Over time I built a world around it, but I built it one stone at a time. Whereas some people may have a vision of the story from beginning to end in their head, I didn't have the faintest idea where it would go. Eventually I created the Blackfire Order (the aforementioned zealots), and another group of antagonists that get in the way, and the maze of tunnels inside the volcano that the boss calls home, and the island on which the volcano stands, and the small fishing village at the opposite end of the island where the encounter starts. Actually, I didn't even get that far yet: the page on which I am meant to describe Serpent's Cove - the village where the party begins their adventure - is completely blank. I haven't written a thing about it.

But every creature, trap and hazard has a stat block. I know exactly how much XP every room has, and I know exactly what level the PCs will be if they take certain paths. I have 36 encounter areas with detailed mechanics, ranging from every unique monster's stat block to the hit points and defenses of the average temple door... but every single one of them has a "read aloud" section that currently blank.

That's just the way I am, I guess. I'll deal with it sooner or later...

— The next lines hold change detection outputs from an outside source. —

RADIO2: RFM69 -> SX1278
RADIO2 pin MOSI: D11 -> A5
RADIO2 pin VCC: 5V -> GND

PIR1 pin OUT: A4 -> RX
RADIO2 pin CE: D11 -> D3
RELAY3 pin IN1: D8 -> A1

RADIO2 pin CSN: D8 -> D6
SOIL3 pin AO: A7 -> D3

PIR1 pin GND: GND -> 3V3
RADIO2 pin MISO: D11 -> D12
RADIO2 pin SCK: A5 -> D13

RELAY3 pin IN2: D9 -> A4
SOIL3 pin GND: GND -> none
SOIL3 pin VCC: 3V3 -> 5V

In the meantime, I thought I'd try an experiment and see if anyone out there will bite. After I created the boss and his lair, I created the following map:

At the time I didn't know what to do with it, or where it was going to go, or what's in it. Now I have a vague idea, but still nothing concrete. But like I said above, I know every mechanical detail about the encounter that's just outside the door to the North (7 monsters, EL 11, 2,950 XP) and the specifics on the trap that secures the door... but that's it.

I made the map using the "OK, let's see what looks cool here" school of design. A massive pile of coins lying in wait underwater? Let me mess with the transparency and color contrast to make the water look weird... Lit braziers? Let me see how putting an aura around the flame looks...

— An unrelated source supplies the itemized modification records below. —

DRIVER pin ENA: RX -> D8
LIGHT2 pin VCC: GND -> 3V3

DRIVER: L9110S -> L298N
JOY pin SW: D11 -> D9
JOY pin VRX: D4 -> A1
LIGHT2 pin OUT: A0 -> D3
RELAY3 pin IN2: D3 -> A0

All in all, a neat little map... That's devoid of content.

So I leave this to you: using the map above, design what the contents of the room will be. Put in as many death traps as you want, pile it full of enough monsters so that they can't move, devise some sinister puzzle or contraption that makes it difficult to get so much as a coin out of this place. The room could be a real treasure vault, or a place of watery doom. Use your imagination!

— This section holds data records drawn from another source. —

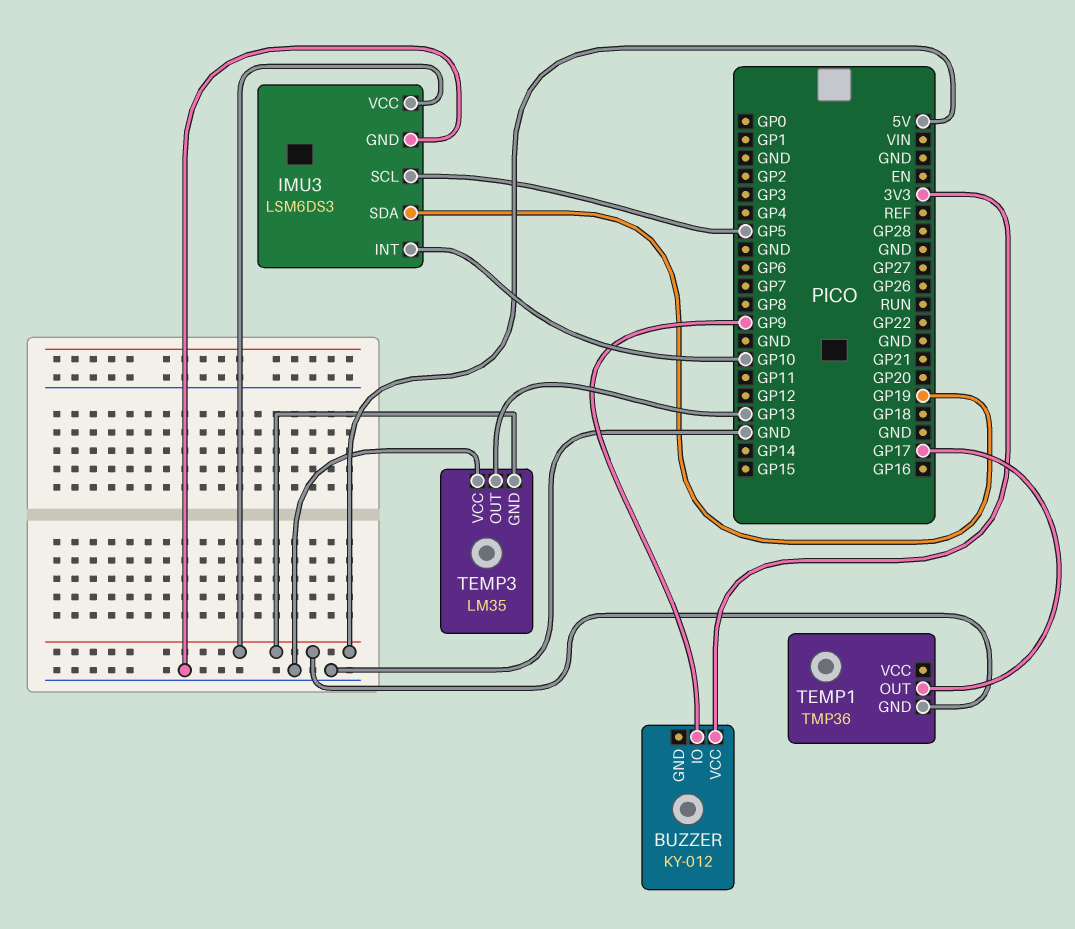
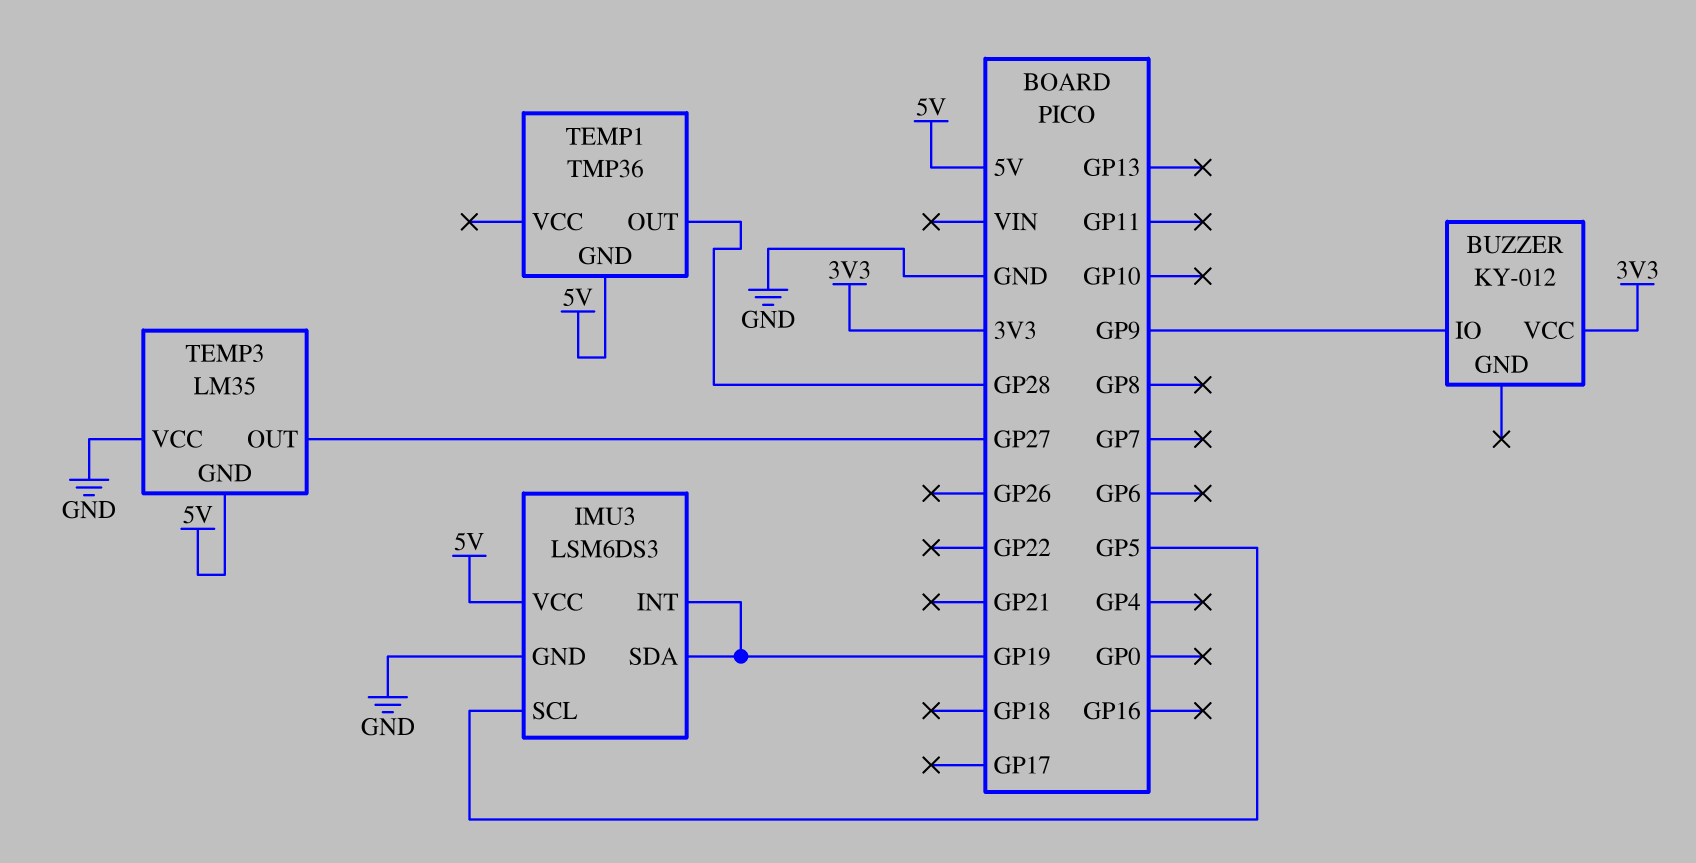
IMU3 pin INT: GP10 -> GP19
TEMP1 pin OUT: GP17 -> GP28
TEMP3 pin OUT: GP13 -> GP27

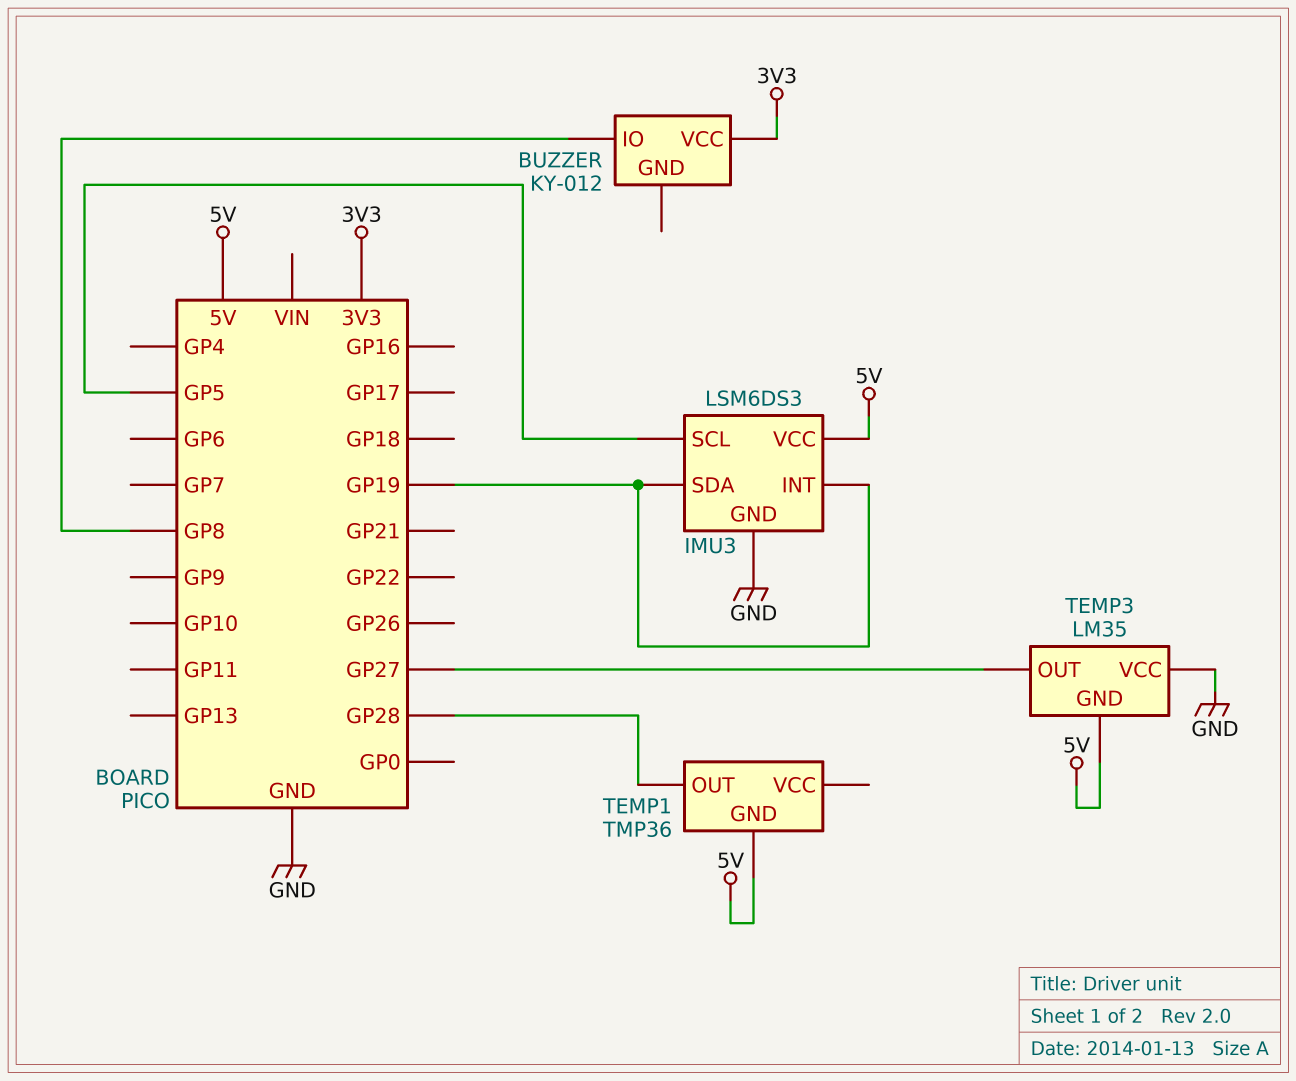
BUZZER pin IO: GP9 -> GP8

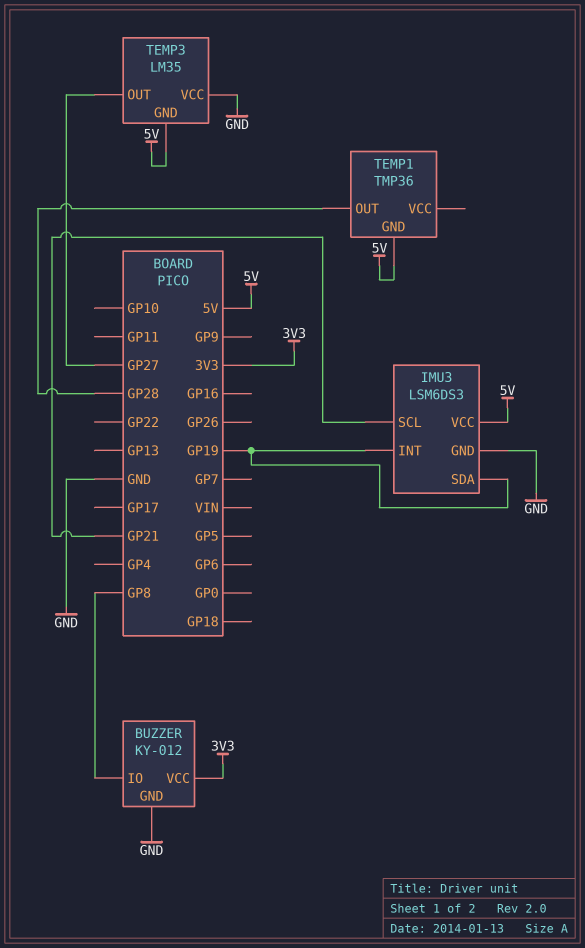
BUZZER pin GND: none -> GND
IMU3 pin SCL: GP5 -> GP21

Conditions: The only condition is that you do not alter the structural content of the room. You can add all the creatures you want, but you must not change the appearance of the room by adding objects. At least not initially, that is - objects might appear after the room is interacted with, such as things popping out from the walls, rising out of the ground, or simply appearing out of thin air - but when the players enter the room must be as it appears above. Again, monsters are the exception: put whatever you want.

Game System: The design could be of any level, and preferably for D&D 4e although I will accept other game systems with D&D mechanics (from 1st Ed D&D to Pathfinder). You can even "fourthcore" it, if you're so inclined.

Judging: Depending on how many entries we get, I will either judge them myself or find judges to take a look. We'll see.

Prize: These days I cannot guarantee retail prizes like I've done before as I don't have the resources to buy them, but I could guarantee prizes I myself have created since they're free to me.

So the winner - or winners, if there is a tie - will get a voucher from Drive Thru RPG for all the products I have listed there (CC1: The Complete Collection, retail value $13.96):

And, to be honest, if your design knocks my socks off maybe we can work something out to include part of all of it in The Heart of Fire. Of course, you will get credit for the creation in every way possible. No guarantees, but I like to keep my options open.

Deadline: All entries must be in by midnight December 18th, 2011.

So if you're up to it, show the world what you can do!